▸ Description of the task
Where the data below begins, start retyping exactly, and end on the line with "after she had", which is included; no picture goes in.

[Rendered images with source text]
════════════════════

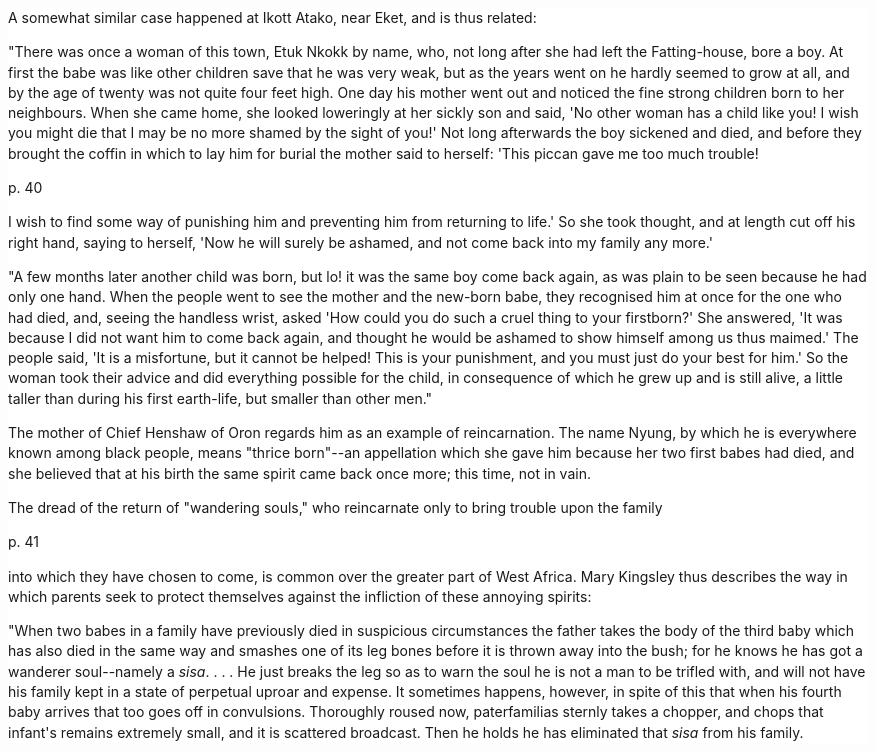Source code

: A somewhat similar case happened at Ikott Atako, near Eket, and is thus
related:

"There was once a woman of this town, Etuk Nkokk by name, who, not long
after she had left the Fatting-house, bore a boy. At first the babe was
like other children save that he was very weak, but as the years went on
he hardly seemed to grow at all, and by the age of twenty was not quite
four feet high. One day his mother went out and noticed the fine strong
children born to her neighbours. When she came home, she looked
loweringly at her sickly son and said, 'No other woman has a child like
you! I wish you might die that I may be no more shamed by the sight of
you!' Not long afterwards the boy sickened and died, and before they
brought the coffin in which to lay him for burial the mother said to
herself: 'This piccan gave me too much trouble!

<span id="page_40">p. 40</span>

I wish to find some way of punishing him and preventing him from
returning to life.' So she took thought, and at length cut off his right
hand, saying to herself, 'Now he will surely be ashamed, and not come
back into my family any more.'

"A few months later another child was born, but lo! it was the same boy
come back again, as was plain to be seen because he had only one hand.
When the people went to see the mother and the new-born babe, they
recognised him at once for the one who had died, and, seeing the
handless wrist, asked 'How could you do such a cruel thing to your
firstborn?' She answered, 'It was because I did not want him to come
back again, and thought he would be ashamed to show himself among us
thus maimed.' The people said, 'It is a misfortune, but it cannot be
helped! This is your punishment, and you must just do your best for
him.' So the woman took their advice and did everything possible for the
child, in consequence of which he grew up and is still alive, a little
taller than during his first earth-life, but smaller than other men."

The mother of Chief Henshaw of Oron regards him as an example of
reincarnation. The name Nyung, by which he is everywhere known among
black people, means "thrice born"--an appellation which she gave him
because her two first babes had died, and she believed that at his birth
the same spirit came back once more; this time, not in vain.

The dread of the return of "wandering souls," who reincarnate only to
bring trouble upon the family

<span id="page_41">p. 41</span>

into which they have chosen to come, is common over the greater part of
West Africa. Mary Kingsley thus describes the way in which parents seek
to protect themselves against the infliction of these annoying spirits:

"When two babes in a family have previously died in suspicious
circumstances the father takes the body of the third baby which has also
died in the same way and smashes one of its leg bones before it is
thrown away into the bush; for he knows he has got a wanderer
soul--namely a *sisa*. . . . He just breaks the leg so as to warn the
soul he is not a man to be trifled with, and will not have his family
kept in a state of perpetual uproar and expense. It sometimes happens,
however, in spite of this that when his fourth baby arrives that too
goes off in convulsions. Thoroughly roused now, paterfamilias sternly
takes a chopper, and chops that infant's remains extremely small, and it
is scattered broadcast. Then he holds he has eliminated that *sisa* from
his family.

════════════════════

▸ Result of the task
Source code

: A somewhat similar case happened at Ikott Atako, near Eket, and is thus
related:

"There was once a woman of this town, Etuk Nkokk by name, who, not long
after she had left the Fatting-house, bore a boy. At first the babe was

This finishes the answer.